Variables in the dataset: Nine skeletal measurements (diameter measurements) and twelve girth (or circumference) measurements, as well as age, weight, height, and gender, are available in this dataset. Variable names and short descriptions are given below:
- bia.di: Respondent's biacromial diameter in centimeters.
- bii.di: Respondent's biiliac diameter (pelvic breadth) in centimeters.
- bit.di: Respondent's bitrochanteric diameter in centimeters.
- che.de: Respondent's chest depth in centimeters, measured between spine and sternum at nipple level, mid-expiration.
- che.di: Respondent's chest diameter in centimeters, measured at nipple level, mid-expiration.
- elb.di: Respondent's elbow diameter in centimeters, measured as sum of two elbows.
- wri.di: Respondent's wrist diameter in centimeters, measured as sum of two wrists.
- kne.di: Respondent's knee diameter in centimeters, measured as sum of two knees.
- ank.di: Respondent's ankle diameter in centimeters, measured as sum of two ankles.
- sho.gi: Respondent's shoulder girth in centimeters, measured over deltoid muscles.
- che.gi: Respondent's chest girth in centimeters, measured at nipple line in males and just above breast tissue in females, mid-expiration.
- wai.gi: Respondent's waist girth in centimeters, measured at the narrowest part of torso below the rib cage as average of contracted and relaxed position.
- nav.gi: Respondent's navel (abdominal) girth in centimeters, measured at umbilicus and iliac crest using iliac crest as a landmark.
- hip.gi: Respondent's hip girth in centimeters, measured at at level of bitrochanteric diameter.
- thi.gi: Respondent's thigh girth in centimeters, measured below gluteal fold as the average of right and left girths.
- bic.gi: Respondent's bicep girth in centimeters, measured when flexed as the average of right and left girths.
- for.gi: Respondent's forearm girth in centimeters, measured when extended, palm up as the average of right and left girths.
- kne.gi: Respondent's knee diameter in centimeters, measured as the sum of two knees.
- cal.gi: Respondent's calf maximum girth in centimeters, measured as the average of right and left girths.
- ank.gi: Respondent's ankle minimum girth in centimeters, measured as the average of right and left girths.
- wri.gi: Respondent's wrist minimum girth in centimeters, measured as the average of right and left girths.
- age: Respondent's age in years.
- wgt: Respondent's weight in kilograms.
- hgt: Respondent's height in centimeters.
- sex: Respondent’s gender, 1 if the respondent is male, 0 if female.
Assignment Instructions
1- You are required to select
ONLY ONE MEASUREMENT from the dataset for this investigation.
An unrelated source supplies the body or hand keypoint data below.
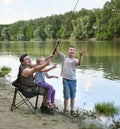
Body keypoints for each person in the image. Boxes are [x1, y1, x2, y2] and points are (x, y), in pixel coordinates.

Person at [56, 40, 85, 115]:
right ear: (67, 51)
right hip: (65, 80)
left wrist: (81, 56)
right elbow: (57, 51)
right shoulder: (64, 57)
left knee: (73, 96)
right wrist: (58, 43)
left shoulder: (75, 60)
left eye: (73, 50)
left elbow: (79, 64)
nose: (72, 51)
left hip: (73, 81)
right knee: (66, 96)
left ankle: (72, 109)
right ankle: (65, 109)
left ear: (75, 53)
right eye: (70, 50)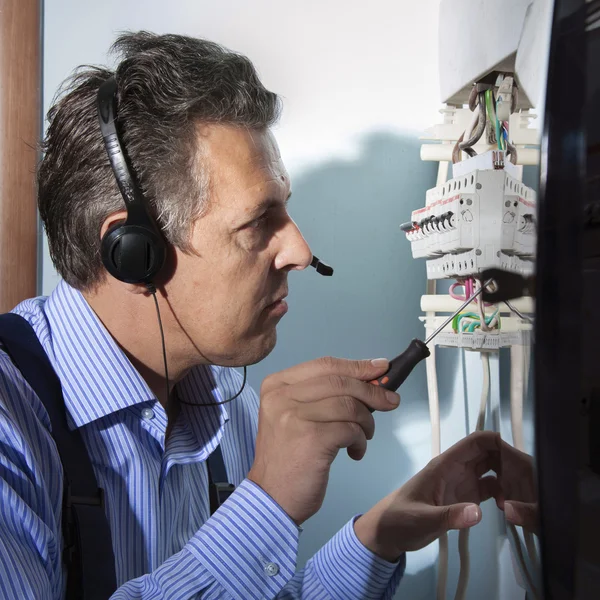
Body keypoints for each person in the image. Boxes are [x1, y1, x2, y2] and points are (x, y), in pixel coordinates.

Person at [0, 31, 506, 599]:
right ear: (132, 252)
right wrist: (265, 504)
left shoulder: (221, 402)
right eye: (257, 222)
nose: (300, 251)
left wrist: (377, 539)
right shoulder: (9, 424)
You must decide which measurement to deal with. You don’t need to include all variables.
2- Since males and females tend to have different body dimensions, you are required to investigate the normality assumption of the selected variable
separately in men and women. Let’s say that you selected biacromial diameter measurement as a variable of interest. Then you should investigate if this measurement fits a normal distribution in men and in women separately. Keep in mind that there will be some cases in which men’s distribution may fit a normal distribution where else female's distribution may not fit a normal distribution, or vice a versa.
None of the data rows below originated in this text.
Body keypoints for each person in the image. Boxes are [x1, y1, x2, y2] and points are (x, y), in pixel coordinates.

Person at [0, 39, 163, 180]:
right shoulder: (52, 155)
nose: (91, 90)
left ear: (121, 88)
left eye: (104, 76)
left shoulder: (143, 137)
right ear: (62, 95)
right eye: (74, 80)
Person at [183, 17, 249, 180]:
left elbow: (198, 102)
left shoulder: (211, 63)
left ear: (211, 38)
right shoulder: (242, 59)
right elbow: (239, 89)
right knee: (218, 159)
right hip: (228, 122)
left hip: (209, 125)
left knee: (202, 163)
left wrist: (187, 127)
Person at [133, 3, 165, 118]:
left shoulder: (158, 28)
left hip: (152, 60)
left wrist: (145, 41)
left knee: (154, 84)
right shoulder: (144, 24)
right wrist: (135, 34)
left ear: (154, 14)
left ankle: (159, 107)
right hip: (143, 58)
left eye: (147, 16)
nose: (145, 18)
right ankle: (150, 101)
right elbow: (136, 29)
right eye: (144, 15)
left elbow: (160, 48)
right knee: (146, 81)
3-You need to import this dataset into RStudio and tidy it up (e.g., you may need to define the variable sex as a factor and define labels for it) using R functions.
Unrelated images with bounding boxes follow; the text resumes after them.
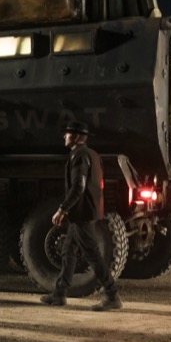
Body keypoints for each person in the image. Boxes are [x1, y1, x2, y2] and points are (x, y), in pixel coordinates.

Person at [39, 120, 122, 311]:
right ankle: (59, 294)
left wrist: (62, 209)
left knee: (92, 254)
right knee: (68, 251)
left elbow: (79, 187)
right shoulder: (92, 154)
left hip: (82, 213)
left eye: (67, 133)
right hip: (85, 212)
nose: (64, 136)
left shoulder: (80, 155)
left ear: (75, 137)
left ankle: (112, 295)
4- You need to give summary statistics (i.e., mean, median, standard deviation, first and third quartile, interquartile range, minimum and maximum values) for your variable of interest separately in men and in women using R functions.
5- Then you will use R to summarise the empirical distribution of body measurement separately in men and women and compare it to a normal distribution. You need to do this visually by plotting the histogram with normal distribution overlay.
6- You will end by discussing the extent to how your theoretical normal distribution fits the empirical data and make recommendations regarding the modeling of this body measurement.